Quantizing velocity -- the insoluble problem with electrics.
by
joshstrike
11/03/2009, 12:57 AM #
One thing left out of this review was the matter of velocity, which completely changes the sound you get from striking a key with variable force. I've been using Yamaha and Korg keyboards since the early 1980s, because playing in bands you obviously need something portable so you make do with what there is, even if it means lugging around a 60 pound weighted monster from show to show. But while they've gotten better at replicating the sound of a piano -- good enough for rock and roll, anyway -- I've yet to experience one that reacts to the force with which you strike a key in the same way a real piano does. What tends to happen is that there are certain velocity thresholds in the instrument file that trigger slightly different versions of the same sound, say, one version when the key is struck with between 10% and 20% of full force, another when it's struck with 20%-30%, and so on. So as a keyboard player you get used to that and are able to trigger the sound you want; but it's never going to have the range of sound that an analog instrument has, because everything has to be quantized at some level to interpret it digitally.

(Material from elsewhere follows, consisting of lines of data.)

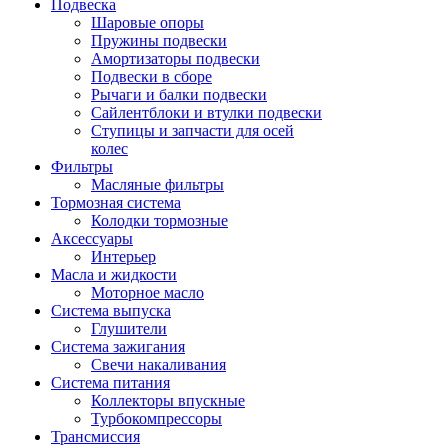
Подвеска
Шаровые опоры
Пружины подвески
Амортизаторы подвески
Подвески в сборе
Рычаги и балки подвески
Сайлентблоки и втулки подвески
Ступицы и запчасти для осей
колес
Фильтры
Масляные фильтры
Тормозная система
Колодки тормозные
Аксессуары
Интерьер
Масла и жидкости
Моторное масло
Система выпуска
Глушители
Система зажигания
Свечи накаливания
Система питания
Коллекторы впускные
Турбокомпрессоры
Трансмиссия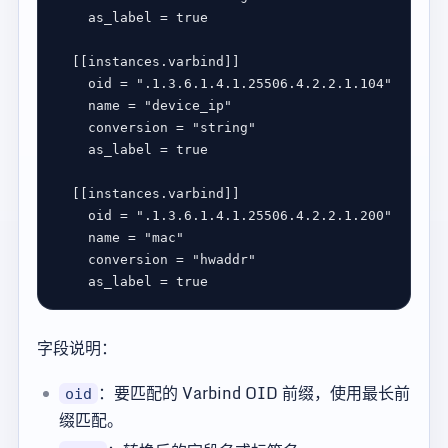
as_label
 = 
true
  [[
instances
.
varbind
oid
 = 
".1.3.6.1.4.1.25506.4.2.2.1.104"
name
 = 
"device_ip"
conversion
 = 
"string"
as_label
 = 
true
  [[
instances
.
varbind
oid
 = 
".1.3.6.1.4.1.25506.4.2.2.1.200"
name
 = 
"mac"
conversion
 = 
"hwaddr"
as_label
 = 
true
字段说明：
：要匹配的 Varbind OID 前缀，使用最长前
oid
缀匹配。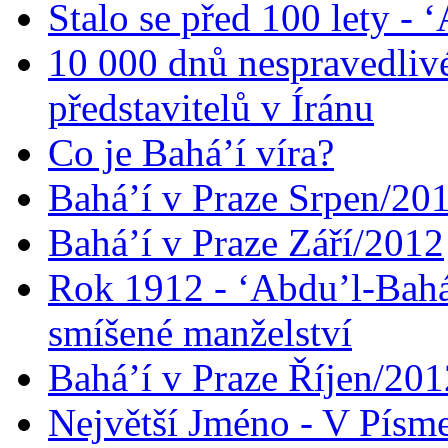
Stalo se před 100 lety -
10 000 dnů nespravedliv
představitelů v Íránu
Co je Bahá’í víra?
Bahá’í v Praze Srpen/20
Bahá’í v Praze Září/2012
Rok 1912 - ‘Abdu’l-Bahá
smíšené manželství
Bahá’í v Praze Říjen/201
Největší Jméno - V Písm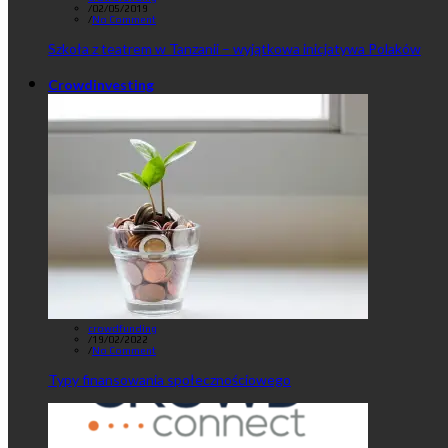
/
02/05/2019
/
No Comment
Szkoła z teatrem w Tanzanii – wyjątkowa inicjatywa Polaków
Crowdinvesting
crowdfunding
/
19/02/2022
/
No Comment
Typy finansowania społecznościowego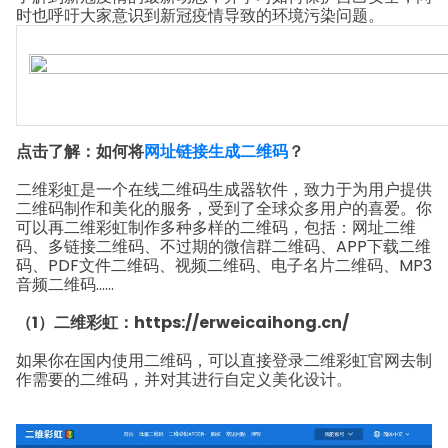
时也呼吁大家意识到新冠疫情导致的环境污染问题。
点击了解：如何将
网址链接生成二维码
？
二维彩虹是一个在线二维码生成器软件，致力于为用户提供
二维码制作和美化的服务，受到了全球众多用户的喜爱。你
可以再二维彩虹制作多种多样的二维码，包括：网址二维
码、多链接二维码、不过期的微信群二维码、APP下载二维
码、PDF文件二维码、视频二维码、电子名片二维码、MP3
音频二维码......
（1）二维彩虹：https://erweicaihong.cn/
如果你在国内使用二维码，可以直接登录二维彩虹官网去制
作需要的二维码，并对其进行自定义美化设计。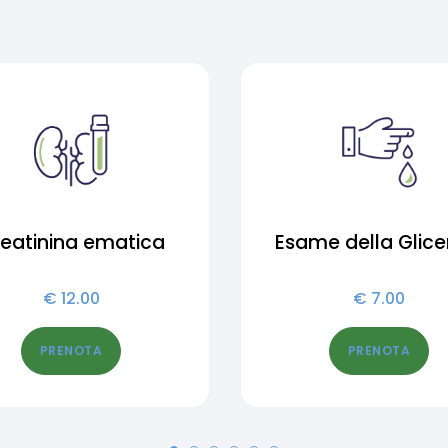
eatinina ematica
Esame della Glic
€
12.00
€
7.00
PRENOTA
PRENOTA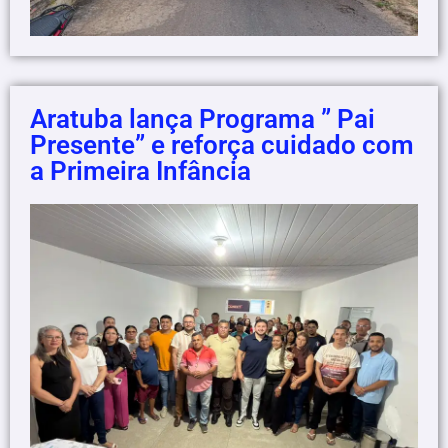
Aratuba lança Programa ” Pai
Presente” e reforça cuidado com
a Primeira Infância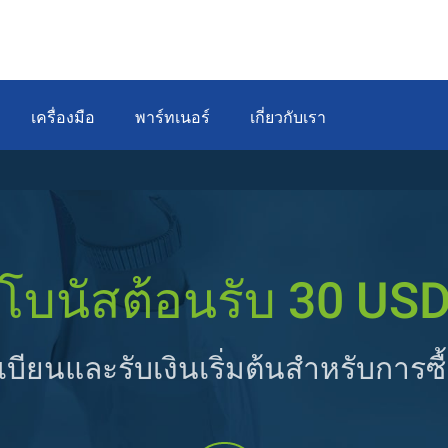
เครื่องมือ
พาร์ทเนอร์
เกี่ยวกับเรา
โบนัสต้อนรับ 30 US
บียนและรับเงินเริ่มต้นสำหรับการซ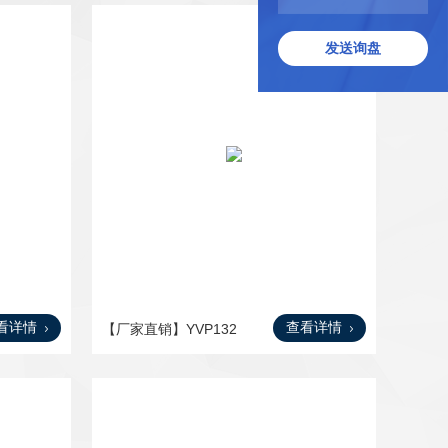
发送询盘
看详情
查看详情
【厂家直销】YVP132
M2-6，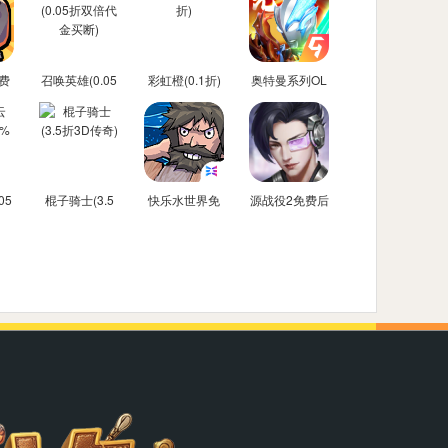
费
召唤英雄(0.05
彩虹橙(0.1折)
奥特曼系列OL
折双倍代金买
免费内购后台
断)
05
棍子骑士(3.5
快乐水世界免
源战役2免费后
金
折3D传奇)
费内购后台版
台版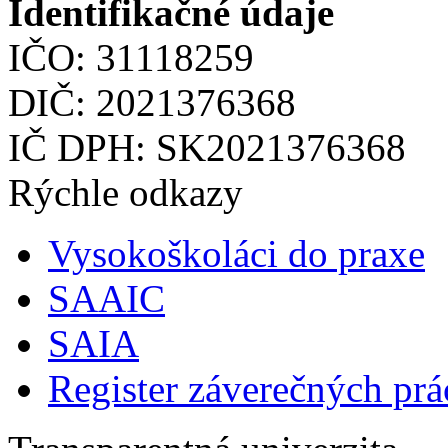
Identifikačné údaje
IČO: 31118259
DIČ: 2021376368
IČ DPH: SK2021376368
Rýchle odkazy
Vysokoškoláci do praxe
SAAIC
SAIA
Register záverečných prá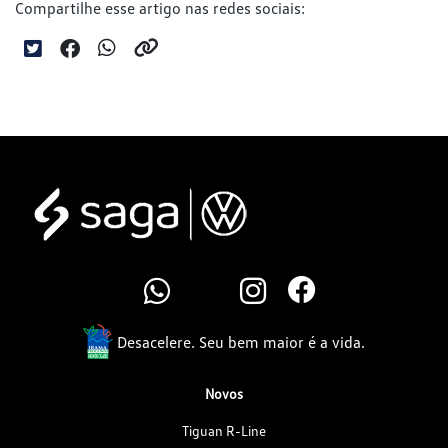
Compartilhe esse artigo nas redes sociais:
Desacelere. Seu bem maior é a vida.
Novos
Tiguan R-Line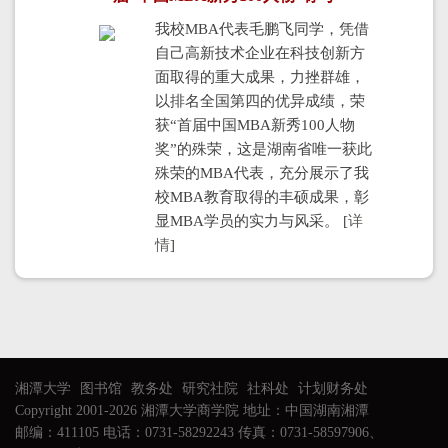
我校MBA代表毛鹏飞同学，凭借
自己高新技术企业在科技创新方
面取得的重大成果，力挫群雄，
以排名全国第四的优异成绩，荣
获“首届中国MBA新秀100人物
奖”的殊荣，这是湖南省唯一获此
殊荣的MBA代表，充分展示了我
校MBA教育取得的丰硕成果，彰
显MBA学员的实力与风采。 [
详
情
]
湘潭大学
图书馆
教务处
研究社院
社科处
计划财务处
Copyright 2001-2026 湘潭大学商学院 地址：中国湖南湘潭
邮编：411105 电话：0731-58292243 传真：0731-58597906、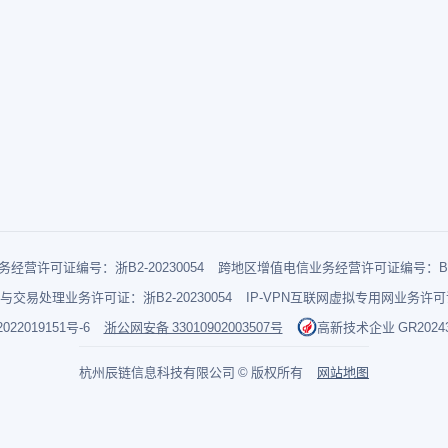
经营许可证编号：浙B2-20230054
跨地区增值电信业务经营许可证编号：B1-2
与交易处理业务许可证：浙B2-20230054
IP-VPN互联网虚拟专用网业务许可证：
022019151号-6
浙公网安备 33010902003507号
高新技术企业 GR202433
杭州辰链信息科技有限公司 © 版权所有
网站地图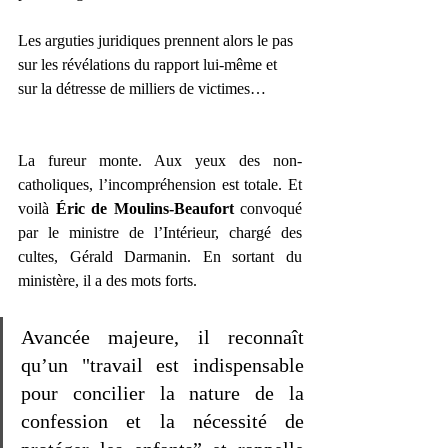
Les arguties juridiques prennent alors le pas 
sur les révélations du rapport lui-même et 
sur la détresse de milliers de victimes…
La fureur monte. Aux yeux des non-
catholiques, l’incompréhension est totale. Et 
voilà 
Éric de Moulins-Beaufort
 convoqué 
par le ministre de l’Intérieur, chargé des 
cultes, Gérald Darmanin. En sortant du 
ministère, il a des mots forts. 
Avancée majeure, il reconnaît 
qu’un "travail est indispensable 
pour concilier la nature de la 
confession et la nécessité de 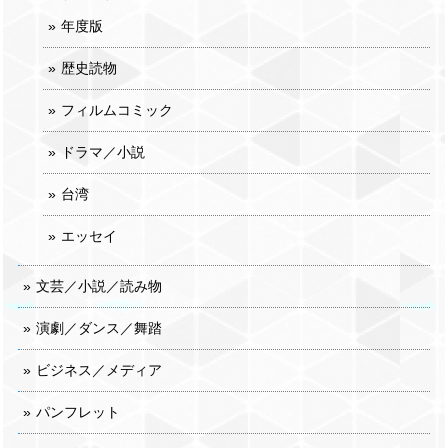
年度版
歴史読物
フィルムコミック
ドラマ／小説
台湾
エッセイ
文芸／小説／読み物
演劇／ダンス／舞踏
ビジネス／メディア
パンフレット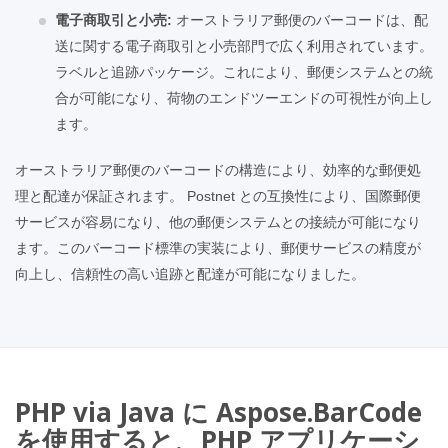
電子商取引と小売:
オーストラリア郵便のバーコードは、配
送に関する電子商取引と小売部門で広く利用されています。
ラベルと追跡パッケージ。これにより、郵便システムとの統
合が可能になり、荷物のエンドツーエンドの可視性が向上し
ます。
オーストラリア郵便のバーコードの構造により、効率的な郵便処
理と配達が保証されます。 Postnet との互換性により、国際郵便
サービスが容易になり、他の郵便システムとの接続が可能になり
ます。このバーコード標準の実装により、郵便サービスの精度が
向上し、信頼性の高い追跡と配達が可能になりました。
PHP via Java に Aspose.BarCode
を使用すると、PHP アプリケーシ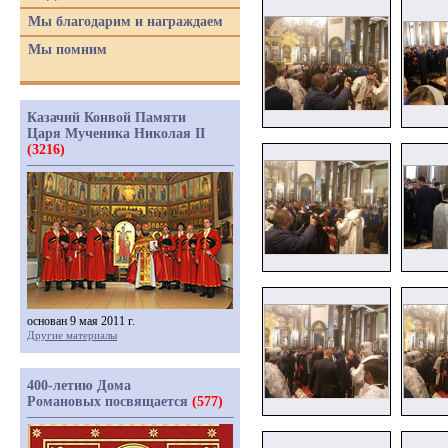
Мы благодарим и награждаем
Мы помним
Казачий Конвой Памяти
Царя Мученика Николая II
(3216)
основан 9 мая 2011 г.
Другие материалы
400-летию Дома
Романовых посвящается
(577)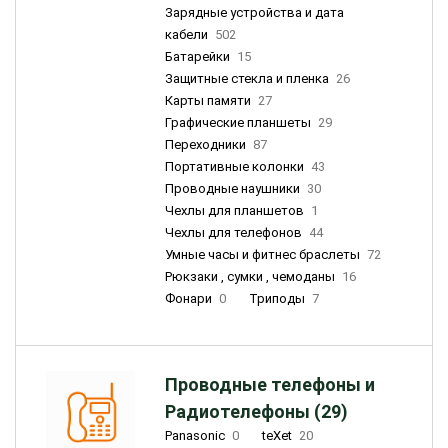
Зарядные устройства и дата
кабели
502
Батарейки
15
Защитные стекла и пленка
26
Карты памяти
27
Графические планшеты
29
Переходники
87
Портативные колонки
43
Проводные наушники
30
Чехлы для планшетов
1
Чехлы для телефонов
44
Умные часы и фитнес браслеты
72
Рюкзаки , сумки , чемоданы
16
Фонари
0
Триподы
7
Проводные телефоны и
Радиотелефоны (29)
Panasonic
0
teXet
20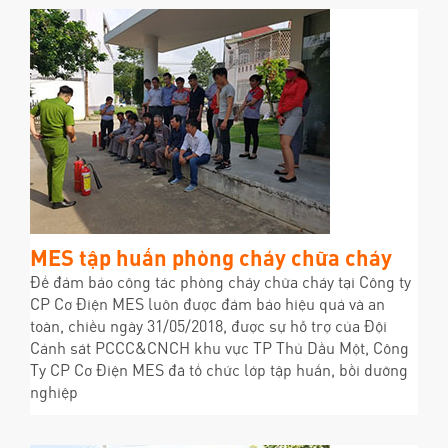
MES tập huấn phòng cháy chữa cháy
Để đảm bảo công tác phòng cháy chữa cháy tại Công ty
CP Cơ Điện MES luôn được đảm bảo hiệu quả và an
toàn, chiều ngày 31/05/2018, được sự hỗ trợ của Đội
Cảnh sát PCCC&CNCH khu vực TP Thủ Dầu Một, Công
Ty CP Cơ Điện MES đã tổ chức lớp tập huấn, bồi dưỡng
nghiệp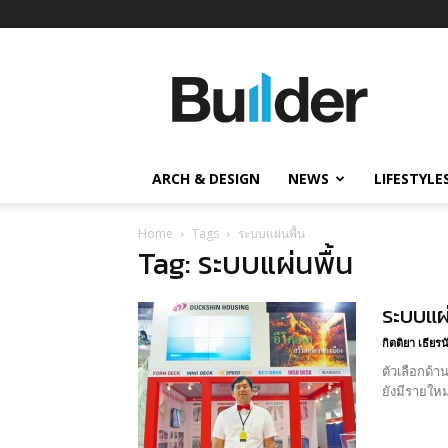
Builder
ข่าว
ก่อสร้าง
อสังหาริมทรัพย์
และ
ARCH & DESIGN
NEWS
LIFESTYLE
นวัตกรรม
ก่อสร้าง
Home
Tags
ระบบแผ่นพื้น
Tag: ระบบแผ่นพื้น
ระบบแผ่
กิตติยา เธียร
ตัวเลือกด้า
ยังมีรายใหม่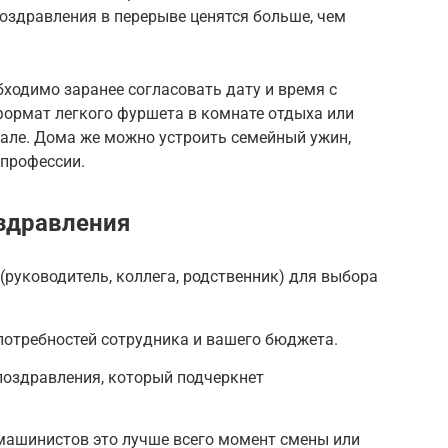
поздравления в перерыве ценятся больше, чем
ходимо заранее согласовать дату и время с
формат легкого фуршета в комнате отдыха или
зале. Дома же можно устроить семейный ужин,
 профессии.
здравления
(руководитель, коллега, родственник) для выбора
 потребностей сотрудника и вашего бюджета.
поздравления, который подчеркнет
машинистов это лучше всего момент смены или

For my money, and if I didn't have to take it places with me, I think my $1200 upright at home sounds a hell of a lot better than most baby grands -- and just try reproducing that warmth and emotion from a digital instrument -- it's completely impossible. I *never* record with digital piano, it's far too "perfect" and robotic.
Oh, and an electric guitar is a really different instrument than an acoustic; it's not a fancy gizmo trying to imitate one.